The restaurant was located on the side of a freeway, about 30 minutes away from Girona.
Catalan sausage with bread and tomato. The tomato was dried and pressed into a fruit loop like consistency, with a piece of Catalan sausage sandwiched in between--- a play on a classic appetizer combo.
Liquid ravioli of Bloody Mary. On first bite, the Bloody Mary exploded out of the ravioli and mixed with the extra virgin olive oil. The two liquids had slightly different viscosity, adding textural complexity, and their flavors were a match made in heaven.
Martini with olives. A play on the classic cocktail: the "olive" was frozen gin and vermouth, while the "martini" was an olive puree.
Pumpkin cream with lobster and idiazabal raviolis. Lobster bits were incorporated into the terrine and idiazabal is an unpasteurized sheep cheese from the Basque region.
Upclose shot of a barnacle, which tasted like seawater (in a weirdly pleasant way) and had the same texture as the chanterelle mushrooms right next to it.
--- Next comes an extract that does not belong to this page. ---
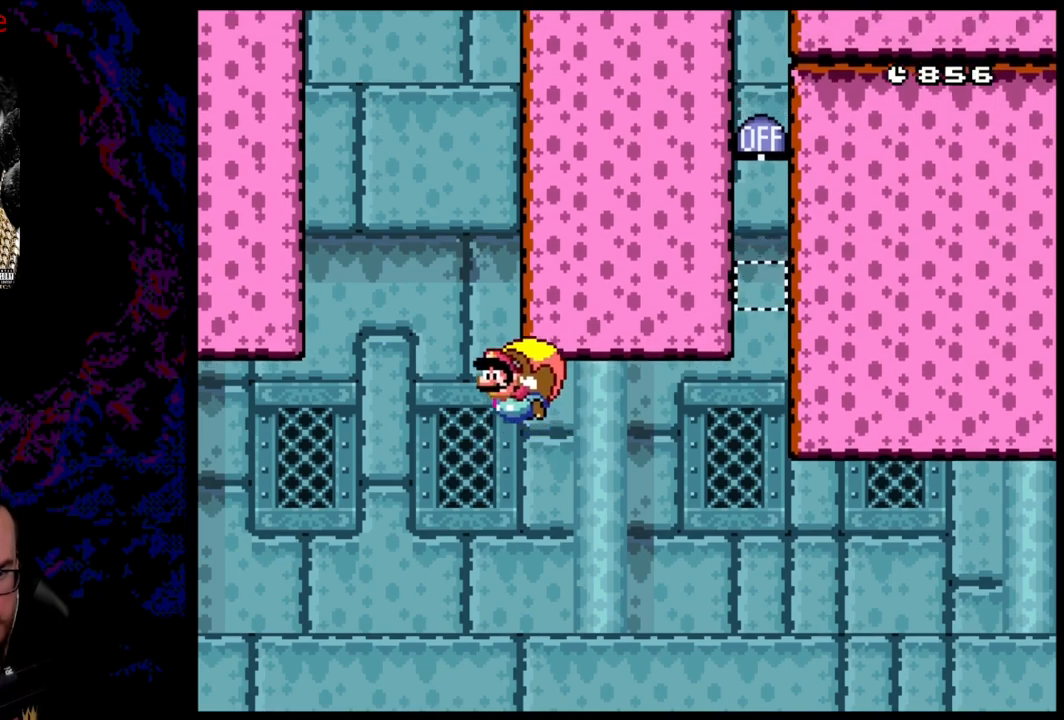
{"buttons": ["Y", "DPAD_RIGHT"], "events": [[417, "DPAD_RIGHT", "down"]]}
Chocolate suprise with baileys cappuccino.
I mentioned in previous posts that I liked dining at restaurants owned by young chefs because they are usually hungry and ambitious. Case in point: we visited BoTic on a Sunday night, when most other restaurants were closed for the day. Albert Sastregener i Surroca, the chef, even took the time to speak to us, sign our menus and take a picture with us. BoTic is certainly a hidden gem and I would recommend it to anyone who is looking for reasonably-priced food made with love and dedication.